Material provided: Begin
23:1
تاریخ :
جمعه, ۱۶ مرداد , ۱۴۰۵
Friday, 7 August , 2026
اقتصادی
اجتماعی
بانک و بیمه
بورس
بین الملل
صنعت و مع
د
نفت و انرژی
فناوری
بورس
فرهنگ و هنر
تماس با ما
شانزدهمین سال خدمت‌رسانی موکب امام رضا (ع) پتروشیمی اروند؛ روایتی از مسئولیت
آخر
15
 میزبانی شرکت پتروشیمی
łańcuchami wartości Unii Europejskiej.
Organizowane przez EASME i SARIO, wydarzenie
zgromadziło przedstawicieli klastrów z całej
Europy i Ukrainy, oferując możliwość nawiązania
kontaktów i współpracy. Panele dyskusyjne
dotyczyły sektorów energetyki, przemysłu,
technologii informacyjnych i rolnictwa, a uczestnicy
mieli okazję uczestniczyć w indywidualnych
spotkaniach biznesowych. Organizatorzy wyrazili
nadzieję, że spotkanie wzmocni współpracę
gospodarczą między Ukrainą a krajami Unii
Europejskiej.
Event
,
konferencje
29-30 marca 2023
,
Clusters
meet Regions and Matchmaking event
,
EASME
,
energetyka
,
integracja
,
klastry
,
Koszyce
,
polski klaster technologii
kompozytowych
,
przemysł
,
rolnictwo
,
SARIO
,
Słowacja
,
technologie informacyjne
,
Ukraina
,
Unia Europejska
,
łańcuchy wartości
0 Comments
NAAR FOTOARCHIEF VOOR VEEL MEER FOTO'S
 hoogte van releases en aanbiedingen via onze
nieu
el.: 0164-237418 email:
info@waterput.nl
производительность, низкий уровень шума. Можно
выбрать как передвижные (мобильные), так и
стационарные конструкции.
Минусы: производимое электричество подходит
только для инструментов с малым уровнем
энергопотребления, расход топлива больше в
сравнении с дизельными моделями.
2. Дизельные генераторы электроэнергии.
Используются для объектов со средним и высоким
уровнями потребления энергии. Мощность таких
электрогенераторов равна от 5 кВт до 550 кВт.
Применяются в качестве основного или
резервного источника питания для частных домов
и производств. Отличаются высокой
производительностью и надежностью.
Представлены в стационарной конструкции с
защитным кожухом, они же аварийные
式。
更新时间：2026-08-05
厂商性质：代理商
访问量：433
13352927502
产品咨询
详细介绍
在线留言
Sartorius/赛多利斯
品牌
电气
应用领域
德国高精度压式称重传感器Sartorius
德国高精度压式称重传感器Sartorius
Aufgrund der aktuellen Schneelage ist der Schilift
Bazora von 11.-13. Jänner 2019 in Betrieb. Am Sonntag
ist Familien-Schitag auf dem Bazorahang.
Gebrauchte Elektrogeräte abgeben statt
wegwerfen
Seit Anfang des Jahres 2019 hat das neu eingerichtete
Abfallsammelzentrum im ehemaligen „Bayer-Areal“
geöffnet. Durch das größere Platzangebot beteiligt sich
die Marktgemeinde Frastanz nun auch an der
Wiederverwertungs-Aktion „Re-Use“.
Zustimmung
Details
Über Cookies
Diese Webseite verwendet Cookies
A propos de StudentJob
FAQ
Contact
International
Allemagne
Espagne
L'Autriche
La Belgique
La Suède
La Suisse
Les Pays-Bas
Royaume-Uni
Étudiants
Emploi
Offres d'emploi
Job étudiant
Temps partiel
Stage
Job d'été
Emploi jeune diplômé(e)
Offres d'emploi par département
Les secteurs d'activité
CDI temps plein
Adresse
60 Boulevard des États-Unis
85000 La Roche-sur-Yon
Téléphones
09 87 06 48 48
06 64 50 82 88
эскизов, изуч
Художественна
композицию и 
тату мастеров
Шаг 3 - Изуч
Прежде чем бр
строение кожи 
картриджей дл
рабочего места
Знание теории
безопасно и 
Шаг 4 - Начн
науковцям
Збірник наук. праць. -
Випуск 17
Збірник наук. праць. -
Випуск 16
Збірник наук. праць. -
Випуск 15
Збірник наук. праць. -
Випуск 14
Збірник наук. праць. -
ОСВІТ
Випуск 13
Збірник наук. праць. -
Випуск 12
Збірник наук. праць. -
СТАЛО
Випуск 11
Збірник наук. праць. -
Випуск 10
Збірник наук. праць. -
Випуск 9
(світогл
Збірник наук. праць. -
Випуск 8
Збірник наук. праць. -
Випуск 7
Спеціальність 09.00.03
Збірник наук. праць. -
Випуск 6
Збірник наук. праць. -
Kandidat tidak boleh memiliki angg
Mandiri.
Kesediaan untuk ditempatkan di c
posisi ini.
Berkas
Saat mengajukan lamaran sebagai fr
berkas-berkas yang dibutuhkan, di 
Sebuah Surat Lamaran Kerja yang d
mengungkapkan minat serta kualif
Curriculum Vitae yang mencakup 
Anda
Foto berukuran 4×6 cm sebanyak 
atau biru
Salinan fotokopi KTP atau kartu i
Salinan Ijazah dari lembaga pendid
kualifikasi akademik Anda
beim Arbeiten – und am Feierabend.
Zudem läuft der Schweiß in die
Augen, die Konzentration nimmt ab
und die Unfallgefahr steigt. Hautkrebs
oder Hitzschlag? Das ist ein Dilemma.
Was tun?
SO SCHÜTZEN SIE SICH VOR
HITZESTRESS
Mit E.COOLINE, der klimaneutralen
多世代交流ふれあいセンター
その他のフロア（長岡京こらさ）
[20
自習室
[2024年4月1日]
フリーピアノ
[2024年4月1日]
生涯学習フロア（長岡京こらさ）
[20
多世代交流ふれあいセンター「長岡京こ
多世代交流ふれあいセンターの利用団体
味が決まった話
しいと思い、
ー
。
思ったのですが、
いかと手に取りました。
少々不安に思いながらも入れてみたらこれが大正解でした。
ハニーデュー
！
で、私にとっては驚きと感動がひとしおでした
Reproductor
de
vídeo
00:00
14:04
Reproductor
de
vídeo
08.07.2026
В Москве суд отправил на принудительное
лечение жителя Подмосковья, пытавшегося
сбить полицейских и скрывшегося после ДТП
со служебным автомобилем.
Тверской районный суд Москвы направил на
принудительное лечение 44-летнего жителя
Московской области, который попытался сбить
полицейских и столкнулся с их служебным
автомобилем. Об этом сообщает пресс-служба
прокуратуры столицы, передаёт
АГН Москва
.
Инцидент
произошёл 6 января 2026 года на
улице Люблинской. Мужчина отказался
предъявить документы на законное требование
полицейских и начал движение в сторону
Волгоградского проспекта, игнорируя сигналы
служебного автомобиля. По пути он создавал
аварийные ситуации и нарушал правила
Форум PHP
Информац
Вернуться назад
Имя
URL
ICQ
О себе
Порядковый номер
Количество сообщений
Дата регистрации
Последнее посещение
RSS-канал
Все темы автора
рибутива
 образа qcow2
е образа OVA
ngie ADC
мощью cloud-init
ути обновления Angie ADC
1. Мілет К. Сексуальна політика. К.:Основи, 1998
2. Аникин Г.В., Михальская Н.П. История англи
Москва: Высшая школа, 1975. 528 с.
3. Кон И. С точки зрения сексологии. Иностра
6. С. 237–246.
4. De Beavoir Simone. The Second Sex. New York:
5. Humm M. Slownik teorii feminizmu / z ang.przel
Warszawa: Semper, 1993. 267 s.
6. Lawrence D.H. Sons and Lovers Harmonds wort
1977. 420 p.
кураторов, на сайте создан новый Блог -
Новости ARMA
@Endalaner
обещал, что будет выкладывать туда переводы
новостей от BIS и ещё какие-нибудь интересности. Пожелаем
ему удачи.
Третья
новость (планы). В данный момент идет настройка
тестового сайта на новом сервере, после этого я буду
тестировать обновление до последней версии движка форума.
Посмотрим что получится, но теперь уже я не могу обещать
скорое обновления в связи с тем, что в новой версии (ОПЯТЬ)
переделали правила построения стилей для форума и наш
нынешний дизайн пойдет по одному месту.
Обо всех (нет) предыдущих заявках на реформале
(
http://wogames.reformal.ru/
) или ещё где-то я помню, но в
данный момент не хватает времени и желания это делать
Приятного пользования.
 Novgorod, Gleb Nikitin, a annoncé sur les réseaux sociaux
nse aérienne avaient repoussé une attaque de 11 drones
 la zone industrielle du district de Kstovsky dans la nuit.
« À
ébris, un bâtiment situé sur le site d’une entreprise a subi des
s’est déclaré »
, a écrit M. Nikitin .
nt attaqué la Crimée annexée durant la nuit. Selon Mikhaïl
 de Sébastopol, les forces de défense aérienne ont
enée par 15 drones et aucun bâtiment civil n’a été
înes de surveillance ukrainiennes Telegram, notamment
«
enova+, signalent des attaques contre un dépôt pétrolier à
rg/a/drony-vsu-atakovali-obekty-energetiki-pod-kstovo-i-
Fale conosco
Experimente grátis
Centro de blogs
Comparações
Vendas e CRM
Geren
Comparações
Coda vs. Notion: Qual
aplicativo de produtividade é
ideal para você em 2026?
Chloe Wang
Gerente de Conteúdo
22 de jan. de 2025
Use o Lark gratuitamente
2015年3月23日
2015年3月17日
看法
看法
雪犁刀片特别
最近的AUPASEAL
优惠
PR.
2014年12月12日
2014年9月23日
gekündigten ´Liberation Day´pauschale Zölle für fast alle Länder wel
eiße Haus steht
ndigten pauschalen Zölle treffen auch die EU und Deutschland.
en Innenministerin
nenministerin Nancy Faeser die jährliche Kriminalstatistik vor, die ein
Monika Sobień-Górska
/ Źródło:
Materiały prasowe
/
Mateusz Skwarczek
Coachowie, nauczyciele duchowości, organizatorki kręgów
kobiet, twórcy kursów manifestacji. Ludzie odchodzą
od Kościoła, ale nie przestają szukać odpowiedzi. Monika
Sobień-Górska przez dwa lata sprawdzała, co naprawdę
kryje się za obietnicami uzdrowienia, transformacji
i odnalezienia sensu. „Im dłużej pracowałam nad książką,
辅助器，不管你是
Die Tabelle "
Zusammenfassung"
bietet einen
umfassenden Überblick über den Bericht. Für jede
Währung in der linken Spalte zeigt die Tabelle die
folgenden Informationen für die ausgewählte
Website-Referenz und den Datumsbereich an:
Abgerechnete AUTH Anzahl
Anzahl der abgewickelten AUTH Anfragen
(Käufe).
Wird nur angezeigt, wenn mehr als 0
Material provided: End
Task description - Please render the stretch of the data above, from its very beginning through the line containing "میزبانی شرکت پتروشیمی", as a JSON list of strings with one string per line and no blank lines.

Result -
[
  "23:1",
  "تاریخ :",
  "جمعه, ۱۶ مرداد , ۱۴۰۵",
  "Friday, 7 August , 2026",
  "اقتصادی",
  "اجتماعی",
  "بانک و بیمه",
  "بورس",
  "بین الملل",
  "صنعت و مع",
  "د",
  "نفت و انرژی",
  "فناوری",
  "بورس",
  "فرهنگ و هنر",
  "تماس با ما",
  "شانزدهمین سال خدمت‌رسانی موکب امام رضا (ع) پتروشیمی اروند؛ روایتی از مسئولیت",
  "آخر",
  "15",
  " میزبانی شرکت پتروشیمی"
]